Return, without any change, the part of the article on the Jinjiang shoe factory fire that opens with the words containing "The fire broke" and closes with "to the site.".

SOURCE PASSAGE
[Start of Attachment]

JINJIANG, China – When smoke began filling the lower floors of the Huiteng Shoes factory Thursday morning, some workers climbed to the roof. Others called their families. At least 28 of those inside did not make it out.
The fire broke out at approximately noon local time at the factory in Jinjiang, a coastal city in Fujian province that accounts for a substantial share of China’s global footwear exports. Emergency services deployed more than 180 firefighters and 35 rescue vehicles. By early afternoon, officials said they had lost communication with workers still believed to be inside. President Xi Jinping confirmed “significant casualties” through state media as the government dispatched a fire safety team from the Ministry of Emergency Management to the site.
Shoe manufacturing requires materials that burn quickly – synthetic rubbers, adhesives, foam soles, and plastic compounds that generate dense, toxic smoke. Investigators said the blaze began on the ground floor and accelerated through the upper levels faster than crews could contain it. Footage distributed by Chinese state media showed thick black columns rising from a multistory structure; people were visible on the rooftop as emergency workers monitored from below.

[End of Attachment]

PROVIDED MATERIAL
[Start of Attachment]

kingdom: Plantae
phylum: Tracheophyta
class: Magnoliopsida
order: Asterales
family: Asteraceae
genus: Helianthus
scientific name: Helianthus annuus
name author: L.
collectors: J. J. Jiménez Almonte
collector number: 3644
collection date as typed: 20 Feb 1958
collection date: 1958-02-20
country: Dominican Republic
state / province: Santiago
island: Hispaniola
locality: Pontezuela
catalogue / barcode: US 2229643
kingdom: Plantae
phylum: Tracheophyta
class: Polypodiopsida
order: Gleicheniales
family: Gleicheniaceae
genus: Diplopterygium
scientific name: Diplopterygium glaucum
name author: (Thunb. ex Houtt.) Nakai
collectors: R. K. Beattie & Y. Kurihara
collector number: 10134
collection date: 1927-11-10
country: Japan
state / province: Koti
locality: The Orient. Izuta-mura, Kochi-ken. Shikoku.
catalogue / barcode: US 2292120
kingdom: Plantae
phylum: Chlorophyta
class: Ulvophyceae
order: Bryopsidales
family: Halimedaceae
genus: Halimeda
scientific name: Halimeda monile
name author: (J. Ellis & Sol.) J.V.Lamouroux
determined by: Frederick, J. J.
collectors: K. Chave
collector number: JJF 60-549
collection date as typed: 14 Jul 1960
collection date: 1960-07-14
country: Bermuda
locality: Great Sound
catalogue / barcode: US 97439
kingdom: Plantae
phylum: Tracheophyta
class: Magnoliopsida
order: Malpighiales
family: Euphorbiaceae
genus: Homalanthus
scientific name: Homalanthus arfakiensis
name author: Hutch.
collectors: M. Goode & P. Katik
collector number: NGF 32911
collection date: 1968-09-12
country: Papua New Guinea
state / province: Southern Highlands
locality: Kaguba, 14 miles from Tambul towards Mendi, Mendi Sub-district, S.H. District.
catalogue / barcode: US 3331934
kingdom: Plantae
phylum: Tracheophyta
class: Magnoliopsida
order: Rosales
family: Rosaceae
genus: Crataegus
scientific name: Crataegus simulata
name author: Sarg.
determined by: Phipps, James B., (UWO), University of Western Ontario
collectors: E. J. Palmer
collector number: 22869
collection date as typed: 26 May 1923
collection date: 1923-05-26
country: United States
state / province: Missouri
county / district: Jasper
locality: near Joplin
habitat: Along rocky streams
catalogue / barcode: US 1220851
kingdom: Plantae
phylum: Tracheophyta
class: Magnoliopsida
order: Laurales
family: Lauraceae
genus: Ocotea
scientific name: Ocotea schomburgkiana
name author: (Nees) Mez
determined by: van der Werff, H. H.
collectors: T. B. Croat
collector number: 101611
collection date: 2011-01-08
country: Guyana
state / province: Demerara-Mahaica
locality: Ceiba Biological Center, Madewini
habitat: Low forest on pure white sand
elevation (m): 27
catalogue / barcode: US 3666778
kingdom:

[End of Attachment]

SOLUTION TO THIS TASK
The fire broke out at approximately noon local time at the factory in Jinjiang, a coastal city in Fujian province that accounts for a substantial share of China’s global footwear exports. Emergency services deployed more than 180 firefighters and 35 rescue vehicles. By early afternoon, officials said they had lost communication with workers still believed to be inside. President Xi Jinping confirmed “significant casualties” through state media as the government dispatched a fire safety team from the Ministry of Emergency Management to the site.